The Breaking Point Saves the Day
When I look at the state of the world, it feels like we’ve been on a rather dark path for the last year and a half. It’s as if the pendulum of change for the better has swung way back into shadow, and all the things that gave me hope for the possibility of healing planet, my news app reminds me daily that there is a lot of things to get upset about.
In turn, I’ve been feeling a familiar gravity of depression. I have learned at this point in my life that if I feel this way - there are some effective ways to fight this sinking feeling. One of my primary antidotes lately has been to inundate myself with inspirational, passionate, and all around successful people: Tim Ferriss, Tony Robbins, Joe Rogen, Gary Vaynerchuck, Richard Branson, Jack Kornfield, Pema Chödrön… For the last month I’ve noticed that as I’m listening there is always a particular segment that my body goes completely still, and as I pay rapt attention as these wildly successful people talk about their failure. A theme has been arising - everyone of them speaks about significant failure being one of the most important things that ever happened to them. In fact I'm even told to relish it, embrace the creativity, and use this to steer my life. I have heard many versions of a sort of quasi mystical intuition that sometimes life has a way of taking away what you want in order to give you what you need. It may take a mental stretch to digest, but when we ride our nervous system’s stress, adjust our thinking to look for the lessons, and use the drawing board to allow for new strategies and approach - amazing things can happen.
On the microcosm this is my life right now.
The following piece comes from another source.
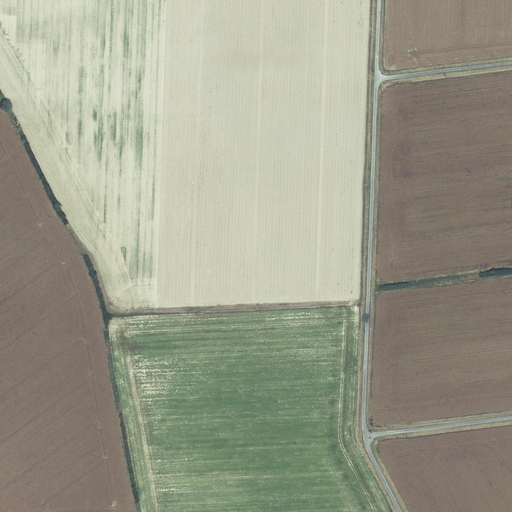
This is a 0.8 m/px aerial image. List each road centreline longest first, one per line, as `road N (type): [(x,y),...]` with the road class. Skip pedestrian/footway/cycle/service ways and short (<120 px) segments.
road 1 (unclassified): [(365,435),(376,78)]
road 2 (unclassified): [(511,417),(365,435)]
road 3 (unclassified): [(511,63),(376,78)]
Not so long ago I had to leave my sweet comfy County job (more on this in another post). And with two kids, and a lot of pressure on my shoulders, I created this website I’ve been putting off for years, I started writing, I delivered a TED talk, and I’m helping to build a program in Jails and Prisons that I have been dreaming about. On the macrocosm - the planet is at the same place. The ecosystem is ready to start violently bucking and making life harder and harder for humans to live upon it. And yet perhaps we can feel some hope as we sit at the brink… Perhaps this means this mean that we’ve got our best minds on job. Suddenly it hit me today - I think I might have faith in us. Don’t call me an optimist - because the truth is - I see the bleakness of so many situations right now. There is unquestionably a lot of room to improve on nearly every aspect of life on this planet. But at the same time, I like trying on this feeling that maybe we can figure out our problems. The feeling has a bit of a tingle to it in my chest area....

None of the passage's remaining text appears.